442 F2d 444 United States v. Kennedy
442 F.2d 444
UNITED STATES of America, Plaintiff-Appellee,
Cleo KENNEDY, Defendant-Appellant.
United States Court of Appeals, Tenth Circuit.
May 14, 1971.
John Kokish, Denver, Colo., for defendant-appellant.
A. Pratt Kesler, Asst. U. S. Atty., Salt Lake City, Utah (C. Nelson Day, U. S. Atty., Salt Lake City, Utah), for plaintiff-appellee.
Before BREITENSTEIN and HILL, Circuit Judges, and LANGLEY, District Judge.
LANGLEY, District Judge.
The appellant, Cleo Kennedy, and one Joe Buchanan were charged by indictment in the United States District Court for the District of Utah, Central Division, with transporting Kathleen Louise Merck from Portland, Oregon, to Salt Lake City, Utah, for the purpose of prostitution, in violation of 18 U.S.C. § 2421. From the judgment and sentence imposed following his conviction by a jury Kennedy has appealed. As grounds for reversal he relies on two propositions: First, as to him the evidence is insufficient to sustain a finding by the jury that Kathleen Merck was transported for the purpose of prostitution, and second, at most the evidence shows transportation for such purpose to Utah from Colorado and not, as alleged in the indictment, from Oregon.
The fact that the trio went from Portland to Salt Lake City is not questioned on appeal. Kennedy and Buchanan left Portland with Kathleen Merck, a female thirteen years of age at the time, about March 28, 1969, traveling by automobile. On April 2nd they registered at a motel in LaJunta, Colorado, where Kennedy made a previously set court appearance the following day. Then that same day they went on to Salt Lake City and registered at a motel there. Kennedy argues, however, that this actually amounted to two separate trips. The first, he says, was from Portland to LaJunta so he could make the court appearance and for no other purpose, a legitimate reason not properly the basis for criminal prosecution even though Kathleen Merck was taken along. The second, he contends, originated in LaJunta and not in Portland, as alleged in the indictment. With respect to the first, he relies largely on Mortensen v. United States, 322 U.S. 369, 64 S.Ct. 1037, 88 L.Ed. 1331 (1943), in which it was held there was no violation if the dominant purpose of the trip was legitimate. As to the second, his position is that the proof is at variance with the indictment. We consider neither position tenable under the evidence.

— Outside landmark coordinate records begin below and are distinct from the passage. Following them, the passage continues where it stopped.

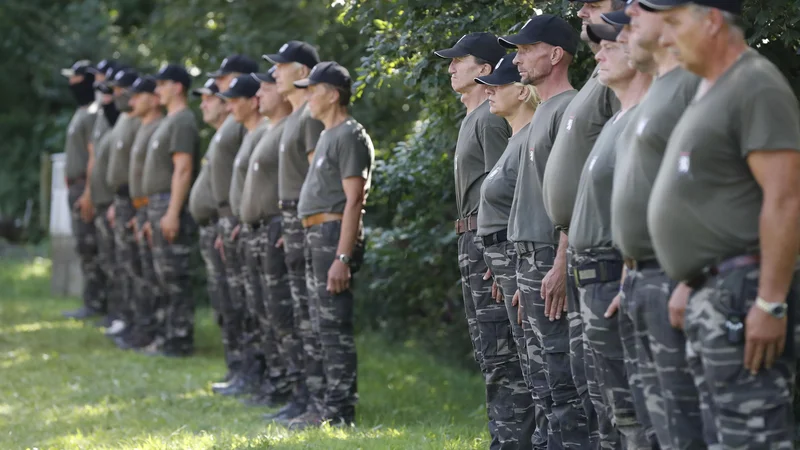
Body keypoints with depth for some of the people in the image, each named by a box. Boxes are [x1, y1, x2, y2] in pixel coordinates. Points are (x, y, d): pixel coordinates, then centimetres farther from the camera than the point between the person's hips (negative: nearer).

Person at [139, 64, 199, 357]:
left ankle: (180, 341, -5)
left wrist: (172, 213, -24)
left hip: (170, 203, -10)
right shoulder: (170, 121, 18)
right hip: (158, 203, 10)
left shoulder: (183, 121, -13)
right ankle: (172, 336, 18)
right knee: (166, 275, 13)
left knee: (174, 276, -7)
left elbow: (183, 169, -20)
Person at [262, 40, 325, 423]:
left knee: (313, 317, -8)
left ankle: (320, 402, -6)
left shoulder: (312, 116, -13)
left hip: (308, 221, -10)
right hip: (292, 219, 10)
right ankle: (307, 395, 18)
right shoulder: (294, 116, 18)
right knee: (303, 315, 13)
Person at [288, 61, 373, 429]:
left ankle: (340, 411, -7)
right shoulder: (329, 135, 19)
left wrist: (342, 256, -24)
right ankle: (334, 405, 18)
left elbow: (354, 199, -19)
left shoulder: (350, 136, -12)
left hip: (334, 234, -11)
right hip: (317, 234, 11)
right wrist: (318, 242, 17)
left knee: (334, 325, -9)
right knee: (323, 325, 13)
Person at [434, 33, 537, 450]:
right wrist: (472, 243, 19)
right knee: (487, 350, 14)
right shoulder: (471, 119, 20)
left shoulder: (491, 119, -13)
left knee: (500, 352, -11)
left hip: (490, 241, -11)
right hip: (473, 242, 11)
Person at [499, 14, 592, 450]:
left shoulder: (568, 109, -11)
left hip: (552, 259, -10)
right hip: (531, 258, 10)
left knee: (563, 380, -10)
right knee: (545, 381, 12)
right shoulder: (543, 112, 20)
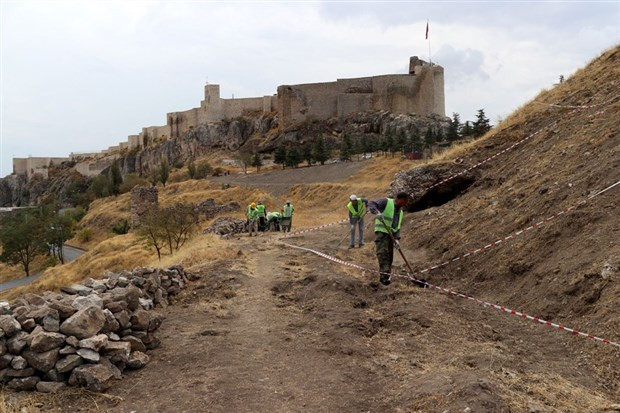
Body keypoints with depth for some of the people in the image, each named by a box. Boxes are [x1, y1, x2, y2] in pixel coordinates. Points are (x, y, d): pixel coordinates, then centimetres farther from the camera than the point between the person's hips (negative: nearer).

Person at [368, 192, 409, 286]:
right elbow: (371, 204, -15)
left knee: (389, 257, 6)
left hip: (390, 235, 7)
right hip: (381, 232, -7)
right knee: (382, 253, -23)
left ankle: (385, 277, 16)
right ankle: (385, 274, -33)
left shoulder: (400, 212, 18)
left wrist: (397, 239, -6)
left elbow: (397, 228, 12)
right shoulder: (386, 201, -2)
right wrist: (377, 212, -36)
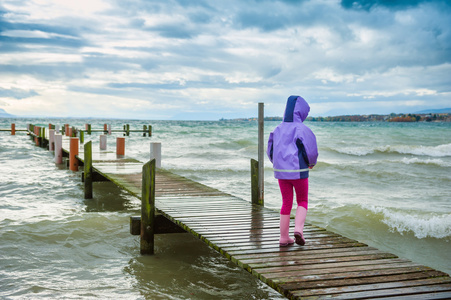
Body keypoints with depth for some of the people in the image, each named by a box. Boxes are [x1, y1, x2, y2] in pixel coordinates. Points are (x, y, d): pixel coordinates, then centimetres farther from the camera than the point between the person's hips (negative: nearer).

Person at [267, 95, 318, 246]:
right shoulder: (302, 129, -13)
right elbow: (310, 151, -14)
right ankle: (298, 228, -7)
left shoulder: (278, 129, 3)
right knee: (302, 201, 14)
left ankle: (284, 237, 15)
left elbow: (270, 150, 8)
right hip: (299, 172, -4)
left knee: (286, 203, 14)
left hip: (281, 171, 5)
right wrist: (312, 163, 8)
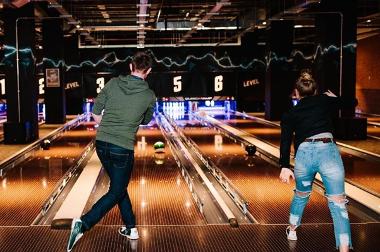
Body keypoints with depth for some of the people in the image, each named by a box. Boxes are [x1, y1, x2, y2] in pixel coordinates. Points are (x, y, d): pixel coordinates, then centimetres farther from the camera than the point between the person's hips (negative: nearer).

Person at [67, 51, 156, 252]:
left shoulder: (113, 83, 1)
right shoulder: (149, 96, -4)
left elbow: (95, 113, 4)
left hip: (101, 144, 4)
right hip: (123, 149, -4)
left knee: (119, 186, 20)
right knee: (116, 192, 6)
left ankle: (131, 228, 28)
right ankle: (84, 224, -13)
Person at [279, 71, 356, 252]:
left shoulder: (290, 114, 17)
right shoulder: (324, 100, 17)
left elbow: (286, 140, 3)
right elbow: (352, 102, 29)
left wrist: (285, 166, -4)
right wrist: (334, 98, 47)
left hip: (304, 154, 2)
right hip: (328, 151, -2)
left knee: (301, 195, 29)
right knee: (338, 204, 0)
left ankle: (292, 230, 48)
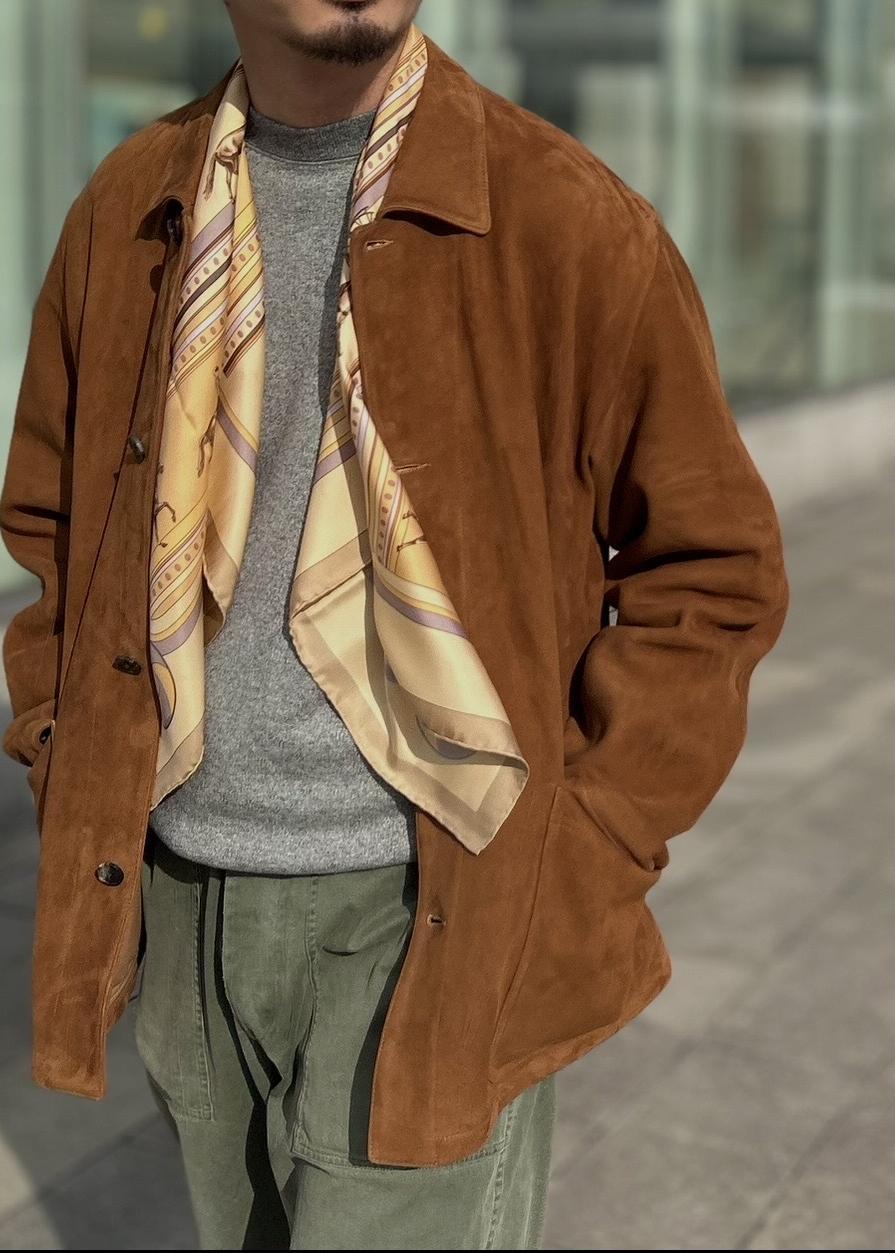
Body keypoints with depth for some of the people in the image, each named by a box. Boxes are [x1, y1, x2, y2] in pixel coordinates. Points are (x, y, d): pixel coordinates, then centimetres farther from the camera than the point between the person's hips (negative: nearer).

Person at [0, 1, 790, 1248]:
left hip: (434, 918, -4)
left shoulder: (575, 225, -10)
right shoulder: (126, 211, 3)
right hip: (185, 904, 5)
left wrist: (580, 863, -9)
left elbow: (715, 571, -4)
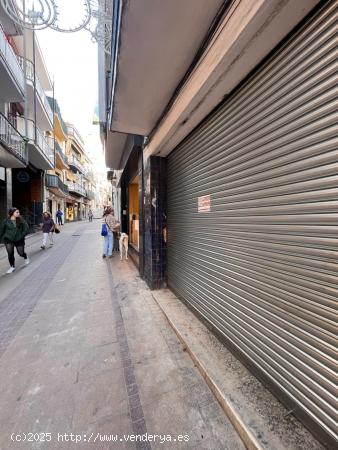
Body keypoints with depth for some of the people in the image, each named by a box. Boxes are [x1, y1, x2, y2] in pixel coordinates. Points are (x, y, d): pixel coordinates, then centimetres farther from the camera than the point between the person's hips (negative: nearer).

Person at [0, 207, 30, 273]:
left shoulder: (21, 220, -6)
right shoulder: (6, 221, -5)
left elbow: (26, 228, -4)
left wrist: (22, 235, -8)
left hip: (19, 240, 0)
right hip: (8, 239, 0)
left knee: (21, 253, 6)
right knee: (10, 253, -5)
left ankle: (26, 258, 41)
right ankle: (12, 267, 14)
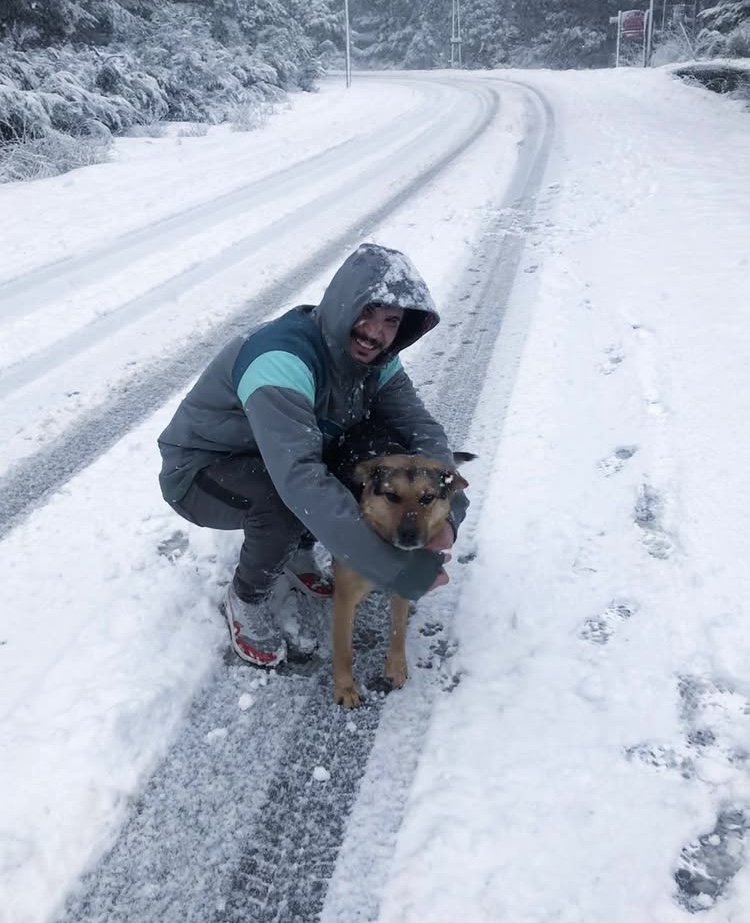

Kathleen Merck testified that Salt Lake City was the destination when they left Portland, that before leaving Portland she understood from both Kennedy and Buchanan the purpose was for her to engage in prostitution, that beginning April 4, 1969, the day after their arrival, she solicited as a prostitute on the streets of Salt Lake City until arrested five or six days later, and that both Kennedy and Buchanan remained in Salt Lake City at least until the day before she was arrested. She further stated as a witness that during the trip she was instructed by Kennedy and Buchanan as to how she was to answer questions if stopped by the police, that she was advised by them a friend of Kennedy's, one Barbara Powell, would meet them in Salt Lake City and give her instructions concerning how to work as a prostitute and how to take care of herself, and that Barbara Powell did in fact help her in this way.
This is ample evidence from which the jury could conclude, as it obviously did, that a single trip was involved, with a mere stopover at LaJunta, Colorado, and that the dominant purpose of the trip from its inception, with Kennedy participating, was for Kathleen Merck to engage in prostitution at Salt Lake City, Utah. The fact that a legitimate purpose was achieved enroute is not determinative. We have repeatedly held it is not necessary that the sole purpose of the transportation be for prostitution; that if one of the dominant purposes of the interstate transportation of a female is to enable her to engage in prostitution it is a violation of the statute even though there may have been a legitimate purpose for the trip as well. See United States v. Tyler, 424 F.2d 510 (10th Cir., 1970), and cases therein cited.